I just read the link that I posted and it said 20 - 45lbs air. The box it came in said 10 - 25lbs. I never went over 20lbs for fear of blowing it up.


----------



## rjbass (Aug 1, 2007)

Country,

There are two usual problems when an airbrush spiderwebs, either the paint is too thin or you are too close to your work. A third reason that is not as common is there is water in your air line....do you have a filter? 

As far as psi goes you should be fine to spray 30psi through that gun and that should be sufficient to shoot those paints it won't blow up the gun.
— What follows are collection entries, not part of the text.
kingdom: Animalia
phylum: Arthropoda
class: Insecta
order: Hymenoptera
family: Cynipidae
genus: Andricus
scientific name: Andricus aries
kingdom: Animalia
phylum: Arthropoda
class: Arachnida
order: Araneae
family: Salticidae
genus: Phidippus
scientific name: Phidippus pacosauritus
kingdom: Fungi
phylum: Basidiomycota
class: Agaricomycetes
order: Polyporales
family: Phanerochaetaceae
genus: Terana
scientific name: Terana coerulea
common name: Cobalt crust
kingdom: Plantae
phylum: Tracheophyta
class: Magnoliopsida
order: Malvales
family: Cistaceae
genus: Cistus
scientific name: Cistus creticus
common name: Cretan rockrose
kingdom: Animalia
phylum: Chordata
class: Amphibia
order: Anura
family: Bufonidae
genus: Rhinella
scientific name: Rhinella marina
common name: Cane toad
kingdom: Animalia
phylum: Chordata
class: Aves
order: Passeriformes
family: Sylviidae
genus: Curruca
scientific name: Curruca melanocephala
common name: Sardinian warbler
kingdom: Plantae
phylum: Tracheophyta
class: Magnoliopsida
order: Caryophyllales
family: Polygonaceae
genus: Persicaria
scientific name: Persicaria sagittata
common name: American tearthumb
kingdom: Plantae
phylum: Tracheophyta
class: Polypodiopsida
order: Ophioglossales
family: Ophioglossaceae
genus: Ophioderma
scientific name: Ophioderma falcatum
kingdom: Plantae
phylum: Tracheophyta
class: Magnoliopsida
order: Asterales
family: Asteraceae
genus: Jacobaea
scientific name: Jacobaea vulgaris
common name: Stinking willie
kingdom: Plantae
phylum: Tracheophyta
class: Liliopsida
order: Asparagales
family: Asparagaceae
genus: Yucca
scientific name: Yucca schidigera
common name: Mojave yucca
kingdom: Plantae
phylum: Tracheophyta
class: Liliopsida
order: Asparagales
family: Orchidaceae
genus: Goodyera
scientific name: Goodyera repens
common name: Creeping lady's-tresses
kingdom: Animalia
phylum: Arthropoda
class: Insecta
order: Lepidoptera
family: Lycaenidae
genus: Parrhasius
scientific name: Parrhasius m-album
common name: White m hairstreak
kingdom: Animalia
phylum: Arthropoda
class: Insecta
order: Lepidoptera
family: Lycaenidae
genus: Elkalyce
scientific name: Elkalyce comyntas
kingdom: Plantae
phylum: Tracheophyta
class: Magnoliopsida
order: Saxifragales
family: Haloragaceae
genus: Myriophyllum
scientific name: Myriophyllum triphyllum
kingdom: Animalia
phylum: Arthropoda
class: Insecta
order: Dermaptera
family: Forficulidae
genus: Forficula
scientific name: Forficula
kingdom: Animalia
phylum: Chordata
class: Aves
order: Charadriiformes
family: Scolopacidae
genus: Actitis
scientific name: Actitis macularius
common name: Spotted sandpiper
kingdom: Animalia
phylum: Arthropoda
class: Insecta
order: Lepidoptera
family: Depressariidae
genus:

Also make sure your gun is thoroughly clean especially the tip and needle. If that doesn't work, try another paint. Most bait builders who use water based paint use Createx paint. It very rarely needs thinning and comes in a huge array of colors. You probably will have to get it on-line, but many places sell it.

Rod


----------



## leeabu (Apr 10, 2004)

My experience is the paint needs to be thinned to the consistancy of low fat milk.


----------



## TIGGER (Jan 17, 2006)

Funny I was just looking at Createx paint tonight. It was at Pat Catans in the art supplies area. There are alot of real nice colors. I was asking the sales person about thinning the paint. She said it is good to go right out of the bottle.

I have been using the the little testors enamel paints from the hobby store. I may switch to the water based paints.


----------



## vc1111 (Apr 13, 2004)

CountryKat, there's a guy on another board that uses that brand and he claims that he has to strain it before using it. Apparently there's some clotted paint in certain bottles of it, but I can't say, as I've never tried that brand.

I don't know how he strains the paint prior to using it, but you might try using a nylon stocking. (Then your wife will really kill you )


----------



## rjbass (Aug 1, 2007)

I was talking to Vince about Golden Acrylic airbrush paint. It is water based and is awesome to shoot right out of the bottle. I use it straight in my Iwata custom micron with the super small needle and never had a clog. I have not seen any other problems with it so far. It is pricey, but it is good paint. Here is a link if you want to try some. http://www.merriartist.com/Golden_Airbrush_Paints_s/460.htm

Rod


----------



## chappy (Aug 16, 2006)

michaels has 25% off all airbrush supplies. and createx paints.


----------



## CountryKat (Apr 5, 2004)

I have looked at the Createx paint in the past but never got any. I think I will have to give it a try now. Thanks For the replies.


----------